A defesa ainda apontou e criticou um protagonismo excessivo do representante da Advocacia-Geral da União (AGU), Gentiloni Silveri. O argumento é de que, neste tipo de processo, o país que pede a extradição “não exerce função acusatória direta”.
O Ministério Público, porém, acabou se destacando ao contestar a dupla cidadania de Zambelli. De acordo com o advogado Pieremilio Sammarco, o procurador Erminio Amelio teria dito que a cidadania italiana da ex-deputada é “apenas uma fachada”. Pagnozzi acrescenta que a argumentação de Amelio caminou no sentido de apontar a cidadania italiana como um “escudo”.
“A cidadania italiana, uma vez reconhecida conforme a legislação vigente, confere plena condição jurídica de cidadão, independentemente de residência, não podendo ser relativizada em sede de extradição sem afronta aos princípios constitucionais da República”, defendeu.

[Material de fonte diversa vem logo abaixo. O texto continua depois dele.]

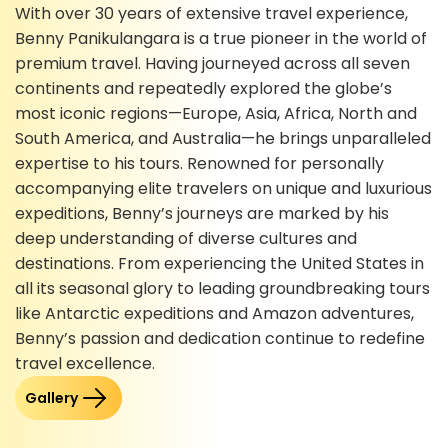
With over 30 years of extensive travel experience,
Benny Panikulangara is a true pioneer in the world of
premium travel. Having journeyed across all seven
continents and repeatedly explored the globe’s
most iconic regions—Europe, Asia, Africa, North and
South America, and Australia—he brings unparalleled
expertise to his tours. Renowned for personally
accompanying elite travelers on unique and luxurious
expeditions, Benny’s journeys are marked by his
deep understanding of diverse cultures and
destinations. From experiencing the United States in
all its seasonal glory to leading groundbreaking tours
like Antarctic expeditions and Amazon adventures,
Benny’s passion and dedication continue to redefine
travel excellence.
Gallery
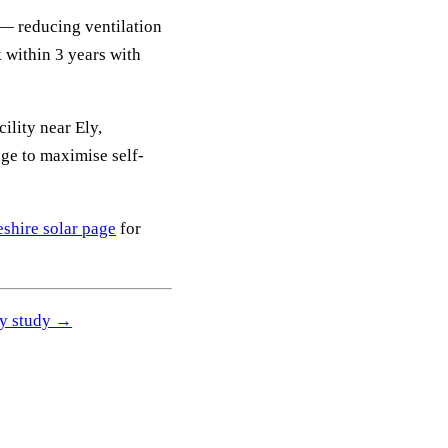
— reducing ventilation
 within 3 years with
ility near Ely,
e to maximise self-
shire solar page
for
ity study →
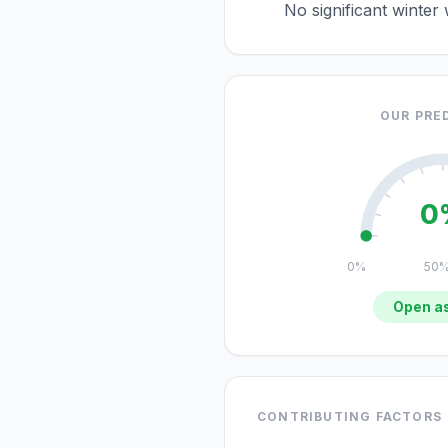
No significant winter
OUR PRE
0
0%
50
Open as
CONTRIBUTING FACTORS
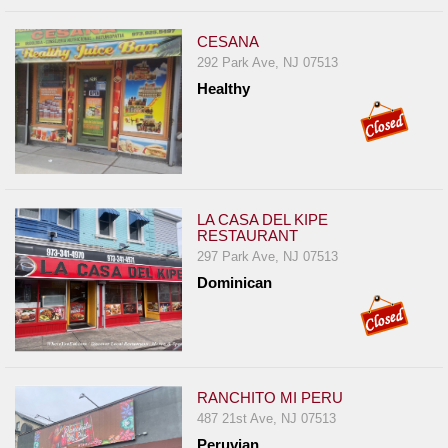
CESANA
292 Park Ave, NJ 07513
Healthy
LA CASA DEL KIPE
RESTAURANT
297 Park Ave, NJ 07513
Dominican
RANCHITO MI PERU
487 21st Ave, NJ 07513
Peruvian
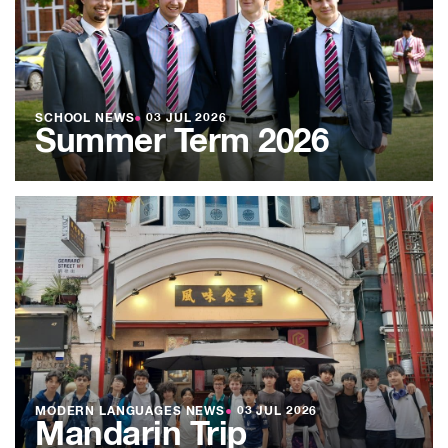
SCHOOL NEWS
●
03 JUL 2026
Summer Term 2026
MODERN LANGUAGES NEWS
●
03 JUL 2026
Mandarin Trip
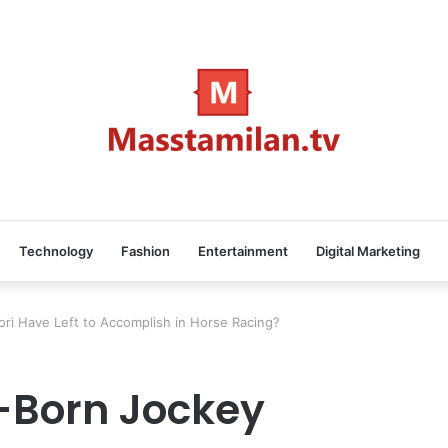
Technology
Fashion
Entertainment
Digital Marketing
ri Have Left to Accomplish in Horse Racing?
-Born Jockey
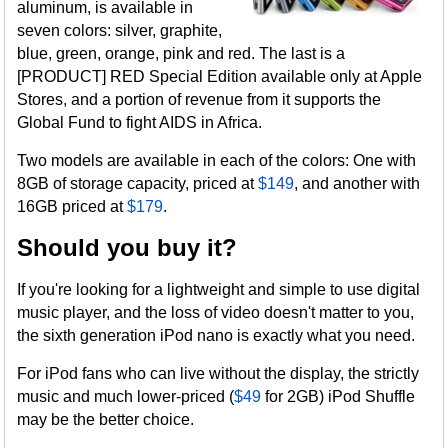
aluminum, is available in
seven colors: silver, graphite,
blue, green, orange, pink and red. The last is a
[PRODUCT] RED Special Edition available only at Apple
Stores, and a portion of revenue from it supports the
Global Fund to fight AIDS in Africa.
Two models are available in each of the colors: One with
8GB of storage capacity, priced at
$149
, and another with
16GB priced at
$179
.
Should you buy it?
If you're looking for a lightweight and simple to use digital
music player, and the loss of video doesn't matter to you,
the sixth generation iPod nano is exactly what you need.
For iPod fans who can live without the display, the strictly
music and much lower-priced (
$49
for 2GB) iPod Shuffle
may be the better choice.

Com as violações apontadas, a equipe de advogados justifica o pedido de troca de juízes. O pedido foi negado nesta terça-feira (10), mas a defesa pretende recorrer. A Corte de Apelação de Roma deve decidir sobre a extradição sobre o caso em até cinco dias.
A Gazeta do Povo entrou em contato com a AGU e com o Ministério da Justiça italiano. O espaço segue aberto para manifestação.